> [READING TEXT]
'''

I’ve had the Google/Samsung Nexus S phone for a few days and I will now vomit my thoughts out here.
Hardware
The phone’s physical design has some fatal flaws. It has the four standard Android buttons at the bottom – Return, Menu, Search, and Home. But they are touch buttons instead of real buttons, and they are just as super sensitive as the main touch screen. Because the whole phone is so slippery smooth, that makes it incredibly difficult to use the main interface without touching one of these “hardware” buttons. Either the Return button, at the left corner, or the Home button, at the right corner, will typically close the current application. I find it very difficult not to trigger these buttons with my palm.
The on-screen keyboard is already awkward, but this makes it even more important to tap in exactly the right place and not a pixel lower. So it requires your full concentration and gives you the general feeling that you are defusing a ticking bomb hidden in a bar of wet soap. I didn’t have this problem with my older HTC Hero. If I was a regular user, who didn’t care about the Android software getting out of date, I would return the Nexus S.
The older Galaxy S doesn’t seem to share this problem completely. It appears to have a thicker bevel that should be easier to grip and it has less buttons at the bottom, in a slightly safer arrangement. However, two of them are touch buttons, so I guess it’s annoying too.
I generally feel that multi-touch ability is not worth the over-sensitivity of the capacitive screen, as it’s not used much in Android anyway outside of Fruit Ninja. I preferred the N900’s need for a very slight finger press.
Software
I’ve used an HTC Hero with Android 2.2 and the HTC Sense UI, and this is not very different, though regular Android lacks a consistent visual personality. However, I’m surprised that I miss some things from HTC Sense, such as:
- I love HTC’s clock and weather widget, with the full-screen animations of rain, frost, snow or fog that appear momentarily over the whole desktop. It’s useless but it’s charming. Regular Android 2.3 has just an ugly little analogue clock widget. Its weather widget is boring.
- My HTC Hero could upload photos and videos to Flickr, even integrating with the Accounts and Sync Settings, but regular Android 2.3 can’t.

'''

> [JOB ITEM A]
Duplicate a passage from the Nexus S review word for word. Begin at the words "I generally feel" and stop after "Android 2.3 can’t.".
> [JOB ITEM B]
In the Nexus S review, what could the HTC Hero do with photos and videos that regular Android 2.3 can't?

> [DATASET ENTRIES]

'''

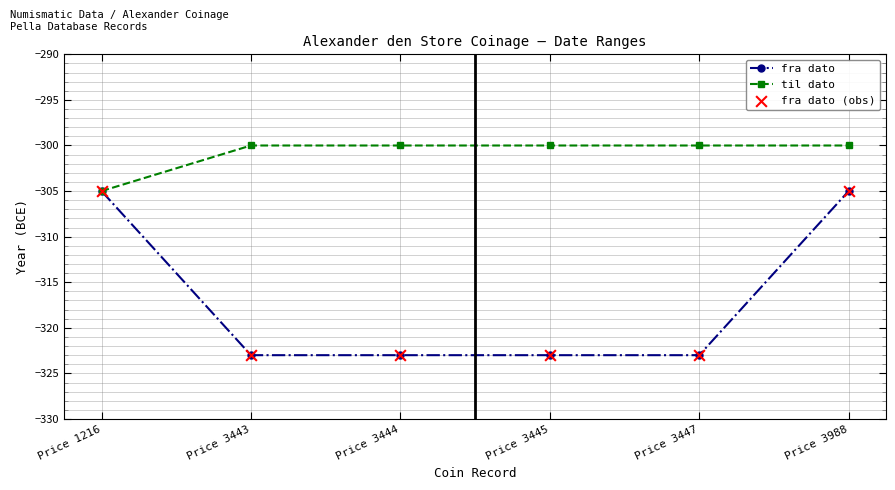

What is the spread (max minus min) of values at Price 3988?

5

'''
'''

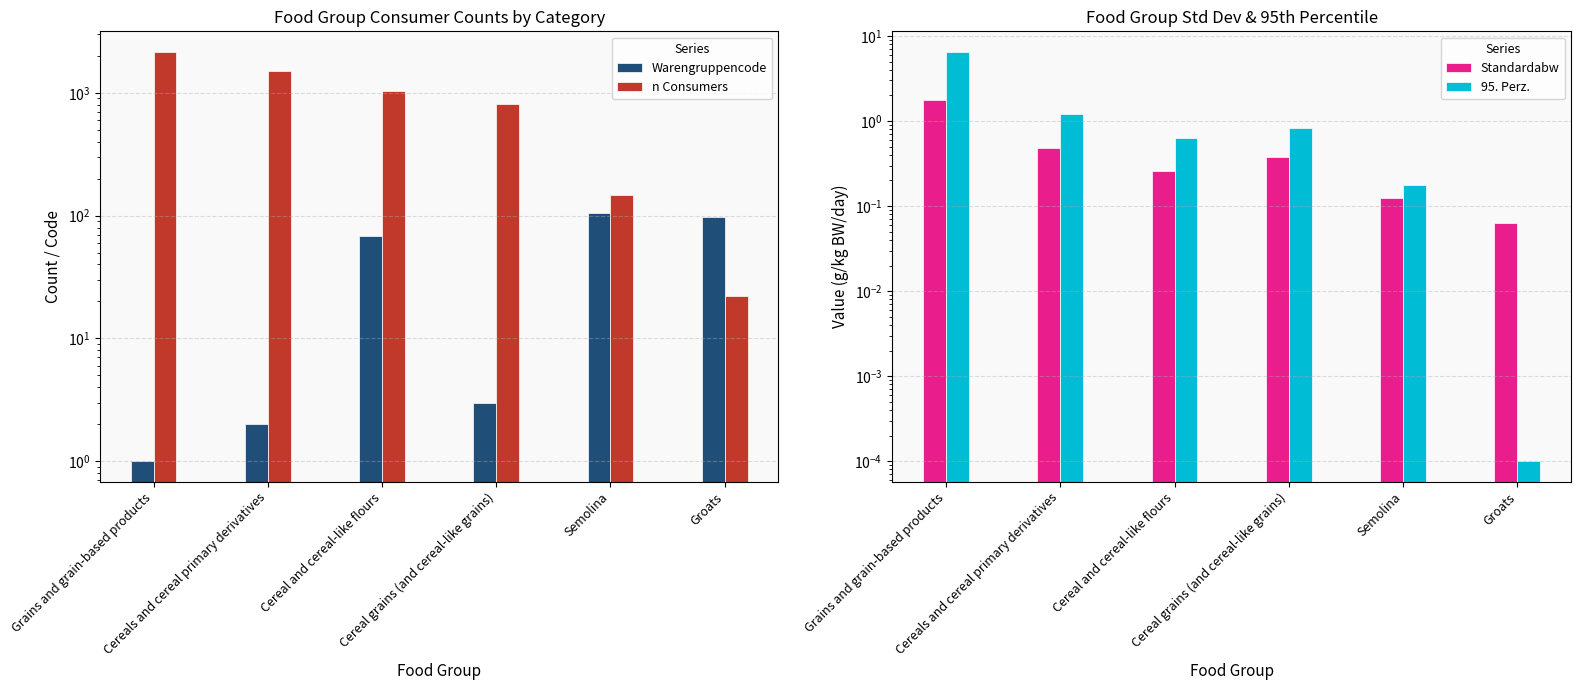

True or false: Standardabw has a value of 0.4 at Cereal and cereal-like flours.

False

'''

> [YOUR RESPONSE A]
I generally feel that multi-touch ability is not worth the over-sensitivity of the capacitive screen, as it’s not used much in Android anyway outside of Fruit Ninja. I preferred the N900’s need for a very slight finger press.
Software
I’ve used an HTC Hero with Android 2.2 and the HTC Sense UI, and this is not very different, though regular Android lacks a consistent visual personality. However, I’m surprised that I miss some things from HTC Sense, such as:
- I love HTC’s clock and weather widget, with the full-screen animations of rain, frost, snow or fog that appear momentarily over the whole desktop. It’s useless but it’s charming. Regular Android 2.3 has just an ugly little analogue clock widget. Its weather widget is boring.
- My HTC Hero could upload photos and videos to Flickr, even integrating with the Accounts and Sync Settings, but regular Android 2.3 can’t.

> [YOUR RESPONSE B]
It could upload them to Flickr.